** Directions for this task **
Please quote the records below word for word, keeping every line as it stands.
↓
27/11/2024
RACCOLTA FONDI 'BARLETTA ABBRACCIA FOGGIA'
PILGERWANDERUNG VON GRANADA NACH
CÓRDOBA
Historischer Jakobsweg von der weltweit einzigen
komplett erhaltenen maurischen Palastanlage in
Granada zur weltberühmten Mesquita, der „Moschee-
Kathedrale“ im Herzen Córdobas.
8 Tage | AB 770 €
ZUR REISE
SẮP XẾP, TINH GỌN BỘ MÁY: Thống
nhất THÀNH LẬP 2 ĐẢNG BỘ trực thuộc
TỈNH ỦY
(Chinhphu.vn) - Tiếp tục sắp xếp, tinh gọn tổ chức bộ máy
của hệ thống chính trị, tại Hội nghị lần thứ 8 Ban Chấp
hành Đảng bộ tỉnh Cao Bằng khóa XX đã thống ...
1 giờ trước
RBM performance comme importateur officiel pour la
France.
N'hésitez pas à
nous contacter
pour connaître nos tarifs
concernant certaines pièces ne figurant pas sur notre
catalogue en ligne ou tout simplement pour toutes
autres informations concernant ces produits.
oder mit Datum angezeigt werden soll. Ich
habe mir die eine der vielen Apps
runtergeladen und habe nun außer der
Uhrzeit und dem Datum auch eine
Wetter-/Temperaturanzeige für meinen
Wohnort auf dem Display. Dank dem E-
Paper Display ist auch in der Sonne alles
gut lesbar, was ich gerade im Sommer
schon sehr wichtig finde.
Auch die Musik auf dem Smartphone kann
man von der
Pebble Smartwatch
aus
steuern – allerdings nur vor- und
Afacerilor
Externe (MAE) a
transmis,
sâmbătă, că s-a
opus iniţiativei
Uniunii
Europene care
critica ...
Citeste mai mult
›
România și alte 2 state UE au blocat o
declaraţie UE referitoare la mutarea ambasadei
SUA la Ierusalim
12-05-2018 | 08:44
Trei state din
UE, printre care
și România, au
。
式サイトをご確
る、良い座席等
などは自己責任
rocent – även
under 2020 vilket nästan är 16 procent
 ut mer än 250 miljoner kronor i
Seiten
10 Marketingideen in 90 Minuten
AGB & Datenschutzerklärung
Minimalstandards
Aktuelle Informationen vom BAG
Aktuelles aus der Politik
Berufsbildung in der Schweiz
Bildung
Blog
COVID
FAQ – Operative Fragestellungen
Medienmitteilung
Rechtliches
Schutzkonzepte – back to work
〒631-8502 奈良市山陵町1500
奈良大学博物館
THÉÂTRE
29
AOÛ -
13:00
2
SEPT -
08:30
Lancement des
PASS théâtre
↑
** Your response **
27/11/2024
RACCOLTA FONDI 'BARLETTA ABBRACCIA FOGGIA'
PILGERWANDERUNG VON GRANADA NACH
CÓRDOBA
Historischer Jakobsweg von der weltweit einzigen
komplett erhaltenen maurischen Palastanlage in
Granada zur weltberühmten Mesquita, der „Moschee-
Kathedrale“ im Herzen Córdobas.
8 Tage | AB 770 €
ZUR REISE
SẮP XẾP, TINH GỌN BỘ MÁY: Thống
nhất THÀNH LẬP 2 ĐẢNG BỘ trực thuộc
TỈNH ỦY
(Chinhphu.vn) - Tiếp tục sắp xếp, tinh gọn tổ chức bộ máy
của hệ thống chính trị, tại Hội nghị lần thứ 8 Ban Chấp
hành Đảng bộ tỉnh Cao Bằng khóa XX đã thống ...
1 giờ trước
RBM performance comme importateur officiel pour la
France.
N'hésitez pas à
nous contacter
pour connaître nos tarifs
concernant certaines pièces ne figurant pas sur notre
catalogue en ligne ou tout simplement pour toutes
autres informations concernant ces produits.
oder mit Datum angezeigt werden soll. Ich
habe mir die eine der vielen Apps
runtergeladen und habe nun außer der
Uhrzeit und dem Datum auch eine
Wetter-/Temperaturanzeige für meinen
Wohnort auf dem Display. Dank dem E-
Paper Display ist auch in der Sonne alles
gut lesbar, was ich gerade im Sommer
schon sehr wichtig finde.
Auch die Musik auf dem Smartphone kann
man von der
Pebble Smartwatch
aus
steuern – allerdings nur vor- und
Afacerilor
Externe (MAE) a
transmis,
sâmbătă, că s-a
opus iniţiativei
Uniunii
Europene care
critica ...
Citeste mai mult
›
România și alte 2 state UE au blocat o
declaraţie UE referitoare la mutarea ambasadei
SUA la Ierusalim
12-05-2018 | 08:44
Trei state din
UE, printre care
și România, au
。
式サイトをご確
る、良い座席等
などは自己責任
rocent – även
under 2020 vilket nästan är 16 procent
 ut mer än 250 miljoner kronor i
Seiten
10 Marketingideen in 90 Minuten
AGB & Datenschutzerklärung
Minimalstandards
Aktuelle Informationen vom BAG
Aktuelles aus der Politik
Berufsbildung in der Schweiz
Bildung
Blog
COVID
FAQ – Operative Fragestellungen
Medienmitteilung
Rechtliches
Schutzkonzepte – back to work
〒631-8502 奈良市山陵町1500
奈良大学博物館
THÉÂTRE
29
AOÛ -
13:00
2
SEPT -
08:30
Lancement des
PASS théâtre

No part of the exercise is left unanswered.